I am trying to assign taxonomy to a set of data generated from QIIME 1.9.1 following the above mentioned protocol (using VSEARCH consensus Taxonomy). It is running for almost 24 hours and still not generated any output. I am using the VBox version of QIIME 2. Could anyone please suggest how much more time would it require or any problem is there in the run?
That does seem like it is taking a while. How large is your dataset? (QIIME 1 has a tendency to create far more OTUs than QIIME 2, which has a better denoising process.)
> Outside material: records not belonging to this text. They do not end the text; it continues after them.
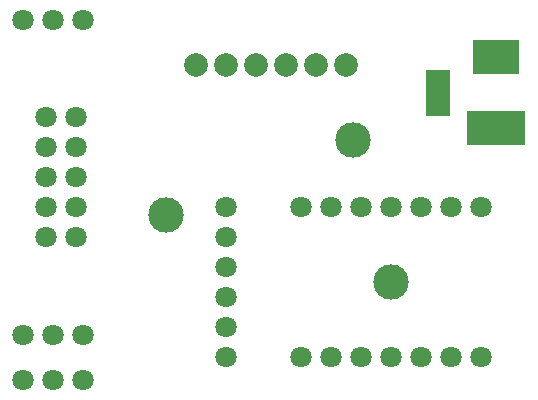
<source format=gbr>
%TF.GenerationSoftware,KiCad,Pcbnew,(5.1.9)-1*%
%TF.CreationDate,2021-03-12T12:12:47-05:00*%
%TF.ProjectId,ProgramBoard,50726f67-7261-46d4-926f-6172642e6b69,rev?*%
%TF.SameCoordinates,PX54c81a0PY791ddc0*%
%TF.FileFunction,Soldermask,Bot*%
%TF.FilePolarity,Negative*%
%FSLAX46Y46*%
G04 Gerber Fmt 4.6, Leading zero omitted, Abs format (unit mm)*
G04 Created by KiCad (PCBNEW (5.1.9)-1) date 2021-03-12 12:12:47*
%MOMM*%
%LPD*%
G01*
G04 APERTURE LIST*
%ADD10R,2.000000X4.000000*%
%ADD11R,4.000000X3.000000*%
%ADD12R,5.000000X3.000000*%
%ADD13C,3.000000*%
%ADD14C,1.800000*%
%ADD15C,2.000000*%
G04 APERTURE END LIST*
D10*
%TO.C,J1*%
X42090000Y27430000D03*
D11*
X46990000Y30480000D03*
D12*
X46990000Y24480000D03*
%TD*%
D13*
%TO.C,MH3*%
X19050000Y17145000D03*
%TD*%
%TO.C,MH3*%
X38100000Y11430000D03*
%TD*%
%TO.C,MH3*%
X34925000Y23495000D03*
%TD*%
D14*
%TO.C,P1*%
X11430000Y22860000D03*
X8890000Y25400000D03*
X11430000Y25400000D03*
X8890000Y22860000D03*
X8890000Y17780000D03*
X11430000Y20320000D03*
X8890000Y20320000D03*
X11430000Y17780000D03*
X11430000Y15240000D03*
X8890000Y15240000D03*
%TD*%
D15*
%TO.C,P2*%
X31750000Y29845000D03*
X34290000Y29845000D03*
X29210000Y29845000D03*
X26670000Y29845000D03*
X24130000Y29845000D03*
X21590000Y29845000D03*
%TD*%
D14*
%TO.C,U1*%
X45720000Y17780000D03*
X43180000Y17780000D03*
X40640000Y17780000D03*
X38100000Y17780000D03*
X35560000Y17780000D03*
X33020000Y17780000D03*
X30480000Y17780000D03*
X24130000Y17780000D03*
X24130000Y15240000D03*
X24130000Y12700000D03*
X24130000Y10160000D03*
X24130000Y7620000D03*
X24130000Y5080000D03*
X30480000Y5080000D03*
X33020000Y5080000D03*
X35560000Y5080000D03*
X38100000Y5080000D03*
X40640000Y5080000D03*
X43180000Y5080000D03*
X45720000Y5080000D03*
%TD*%
%TO.C,P3*%
X12065000Y33655000D03*
X6985000Y33655000D03*
X9525000Y33655000D03*
%TD*%
%TO.C,P4*%
X9525000Y6985000D03*
X6985000Y6985000D03*
X12065000Y6985000D03*
%TD*%
%TO.C,P5*%
X9525000Y3175000D03*
X6985000Y3175000D03*
X12065000Y3175000D03*
%TD*%
M02*

</source>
Since you are running this in VBox, I would also double-check that you have enough memory and CPU allocated to the virtual machine. If your VBox instance is starved for compute-power than anything will run slowly.
Thanks @ebolyen. Unfortunately, @Aishiki’s results fit with our latest test results.
We are currently recommending that users avoid using classify-consensus-vsearch for more than tens of sequences.
Fortunately, classify-consensus-blast gives very similar performance to classify-consensus-vsearch in terms of accuracy, but in our tests runs 50 times faster. If run time is still an issue, classify-sklearn was 500 times faster in our tests. There is a tutorial for how to use classify-sklearnhere.
We haven’t had a chance to look at why classify-consensus-vsearch is so slow. @Nicholas_Bokulich may have more to say on this in future.
Thanks to both @BenKaehler and @ebolyen for your suggestions. Fortunately at last the run was over after ~30 hours or so. Although has not yet been able to check the data. Will keep you updated once I check my data. Further I shall try again to run classify-consensus-blast.
The performance issue with classify-consensus-vsearch was investigated and it turns out that vsearch is generally much slower with full-length sequences (see this issue for more details) so the performance is what would be expected. Thanks!